First find the line with "许多时候，不只话语要对，要有" in the entries below, then set down exactly every line through the line with "我和人的家庭来往，虽然不多，", that line included.

(DATASET begins)

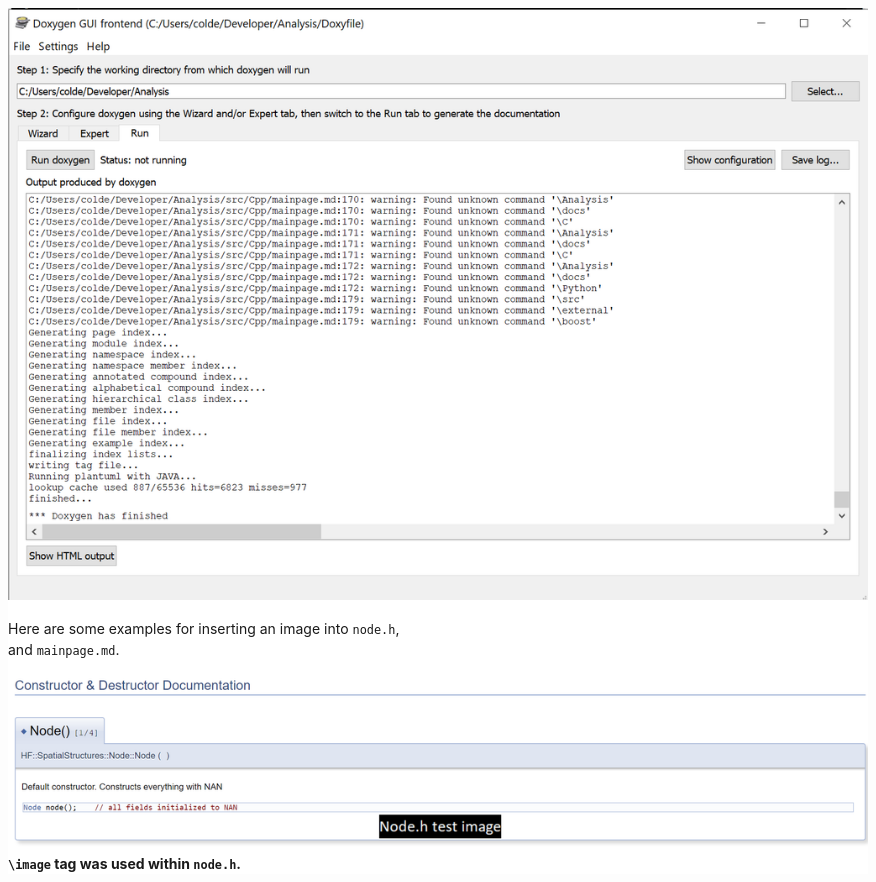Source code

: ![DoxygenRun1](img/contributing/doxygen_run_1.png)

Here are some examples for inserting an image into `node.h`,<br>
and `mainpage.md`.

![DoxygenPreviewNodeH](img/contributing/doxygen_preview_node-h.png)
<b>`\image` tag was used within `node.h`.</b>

(DATASET ends)
(DATASET begins)

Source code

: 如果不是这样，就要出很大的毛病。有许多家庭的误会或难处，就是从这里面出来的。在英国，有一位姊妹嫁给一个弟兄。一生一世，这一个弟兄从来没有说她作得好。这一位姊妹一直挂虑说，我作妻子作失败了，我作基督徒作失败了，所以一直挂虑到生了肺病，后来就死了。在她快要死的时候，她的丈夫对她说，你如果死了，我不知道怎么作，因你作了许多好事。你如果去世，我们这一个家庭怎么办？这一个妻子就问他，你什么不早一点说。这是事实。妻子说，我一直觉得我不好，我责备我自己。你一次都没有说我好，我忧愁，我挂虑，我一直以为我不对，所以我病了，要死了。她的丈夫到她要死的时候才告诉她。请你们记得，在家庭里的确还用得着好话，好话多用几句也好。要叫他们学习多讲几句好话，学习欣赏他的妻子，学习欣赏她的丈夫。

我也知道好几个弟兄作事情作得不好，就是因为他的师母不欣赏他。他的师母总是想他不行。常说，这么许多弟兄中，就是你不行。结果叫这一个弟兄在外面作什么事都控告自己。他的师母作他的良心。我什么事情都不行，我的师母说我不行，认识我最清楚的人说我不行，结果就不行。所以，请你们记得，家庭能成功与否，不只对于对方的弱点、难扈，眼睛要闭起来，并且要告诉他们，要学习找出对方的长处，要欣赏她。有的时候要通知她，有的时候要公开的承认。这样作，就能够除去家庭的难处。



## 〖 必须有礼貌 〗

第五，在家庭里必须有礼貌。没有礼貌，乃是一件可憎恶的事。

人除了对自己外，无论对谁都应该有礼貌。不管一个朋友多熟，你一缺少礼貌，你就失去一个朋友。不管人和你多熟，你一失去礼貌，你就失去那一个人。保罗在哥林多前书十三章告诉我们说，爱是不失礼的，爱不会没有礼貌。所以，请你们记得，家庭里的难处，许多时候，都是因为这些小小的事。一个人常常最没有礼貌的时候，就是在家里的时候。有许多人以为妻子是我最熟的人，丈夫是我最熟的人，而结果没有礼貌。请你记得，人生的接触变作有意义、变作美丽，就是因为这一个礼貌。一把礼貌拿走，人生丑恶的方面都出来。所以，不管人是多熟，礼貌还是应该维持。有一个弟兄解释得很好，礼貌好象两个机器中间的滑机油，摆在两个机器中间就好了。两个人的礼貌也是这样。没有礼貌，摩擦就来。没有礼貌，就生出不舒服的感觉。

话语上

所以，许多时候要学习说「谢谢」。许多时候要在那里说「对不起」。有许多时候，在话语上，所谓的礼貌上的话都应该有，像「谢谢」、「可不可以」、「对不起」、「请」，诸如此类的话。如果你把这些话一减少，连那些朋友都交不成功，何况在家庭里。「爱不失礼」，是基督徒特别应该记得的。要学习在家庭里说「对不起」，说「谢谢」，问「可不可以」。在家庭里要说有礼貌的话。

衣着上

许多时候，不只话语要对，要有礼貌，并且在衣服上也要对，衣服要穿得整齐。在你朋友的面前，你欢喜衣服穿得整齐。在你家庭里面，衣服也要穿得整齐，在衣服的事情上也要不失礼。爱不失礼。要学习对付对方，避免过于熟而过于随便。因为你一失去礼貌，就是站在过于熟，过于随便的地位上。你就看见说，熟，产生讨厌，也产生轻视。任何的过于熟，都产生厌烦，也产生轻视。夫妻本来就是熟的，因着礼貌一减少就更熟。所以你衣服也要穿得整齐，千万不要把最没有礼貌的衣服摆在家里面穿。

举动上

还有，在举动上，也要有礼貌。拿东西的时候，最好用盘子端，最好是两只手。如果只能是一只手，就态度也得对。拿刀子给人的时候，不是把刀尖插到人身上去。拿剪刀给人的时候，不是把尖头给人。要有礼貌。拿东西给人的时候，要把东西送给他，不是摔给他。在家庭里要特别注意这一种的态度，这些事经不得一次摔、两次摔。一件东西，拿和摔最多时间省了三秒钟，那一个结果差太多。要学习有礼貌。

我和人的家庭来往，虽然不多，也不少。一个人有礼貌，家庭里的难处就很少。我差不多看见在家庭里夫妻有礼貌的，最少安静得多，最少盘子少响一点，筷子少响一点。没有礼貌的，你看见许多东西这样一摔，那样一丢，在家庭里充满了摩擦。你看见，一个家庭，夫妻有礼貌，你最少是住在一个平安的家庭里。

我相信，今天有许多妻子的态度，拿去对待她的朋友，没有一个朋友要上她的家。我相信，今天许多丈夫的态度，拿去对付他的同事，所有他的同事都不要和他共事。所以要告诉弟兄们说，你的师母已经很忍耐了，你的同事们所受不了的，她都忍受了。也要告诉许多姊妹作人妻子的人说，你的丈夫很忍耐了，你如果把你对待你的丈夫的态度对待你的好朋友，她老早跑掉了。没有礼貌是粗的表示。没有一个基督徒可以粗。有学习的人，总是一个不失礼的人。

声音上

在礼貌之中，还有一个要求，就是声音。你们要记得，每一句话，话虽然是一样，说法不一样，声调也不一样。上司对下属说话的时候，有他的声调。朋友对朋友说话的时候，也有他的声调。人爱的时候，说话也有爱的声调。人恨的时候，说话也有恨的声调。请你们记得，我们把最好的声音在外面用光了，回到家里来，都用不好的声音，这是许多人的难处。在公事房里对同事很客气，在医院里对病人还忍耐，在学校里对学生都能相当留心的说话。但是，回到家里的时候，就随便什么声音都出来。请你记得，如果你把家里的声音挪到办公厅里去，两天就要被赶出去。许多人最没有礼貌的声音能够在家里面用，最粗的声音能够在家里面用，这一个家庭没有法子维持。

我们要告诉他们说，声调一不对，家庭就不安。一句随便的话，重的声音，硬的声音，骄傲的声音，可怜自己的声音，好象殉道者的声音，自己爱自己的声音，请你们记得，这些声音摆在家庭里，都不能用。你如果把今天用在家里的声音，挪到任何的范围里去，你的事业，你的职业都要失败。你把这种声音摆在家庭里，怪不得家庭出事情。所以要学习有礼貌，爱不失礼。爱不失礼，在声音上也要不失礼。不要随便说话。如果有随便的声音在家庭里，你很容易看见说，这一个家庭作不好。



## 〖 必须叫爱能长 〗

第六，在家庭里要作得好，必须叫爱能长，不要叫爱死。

(DATASET ends)

RESPONSE TO THE EXERCISE:
许多时候，不只话语要对，要有礼貌，并且在衣服上也要对，衣服要穿得整齐。在你朋友的面前，你欢喜衣服穿得整齐。在你家庭里面，衣服也要穿得整齐，在衣服的事情上也要不失礼。爱不失礼。要学习对付对方，避免过于熟而过于随便。因为你一失去礼貌，就是站在过于熟，过于随便的地位上。你就看见说，熟，产生讨厌，也产生轻视。任何的过于熟，都产生厌烦，也产生轻视。夫妻本来就是熟的，因着礼貌一减少就更熟。所以你衣服也要穿得整齐，千万不要把最没有礼貌的衣服摆在家里面穿。

举动上

还有，在举动上，也要有礼貌。拿东西的时候，最好用盘子端，最好是两只手。如果只能是一只手，就态度也得对。拿刀子给人的时候，不是把刀尖插到人身上去。拿剪刀给人的时候，不是把尖头给人。要有礼貌。拿东西给人的时候，要把东西送给他，不是摔给他。在家庭里要特别注意这一种的态度，这些事经不得一次摔、两次摔。一件东西，拿和摔最多时间省了三秒钟，那一个结果差太多。要学习有礼貌。

我和人的家庭来往，虽然不多，也不少。一个人有礼貌，家庭里的难处就很少。我差不多看见在家庭里夫妻有礼貌的，最少安静得多，最少盘子少响一点，筷子少响一点。没有礼貌的，你看见许多东西这样一摔，那样一丢，在家庭里充满了摩擦。你看见，一个家庭，夫妻有礼貌，你最少是住在一个平安的家庭里。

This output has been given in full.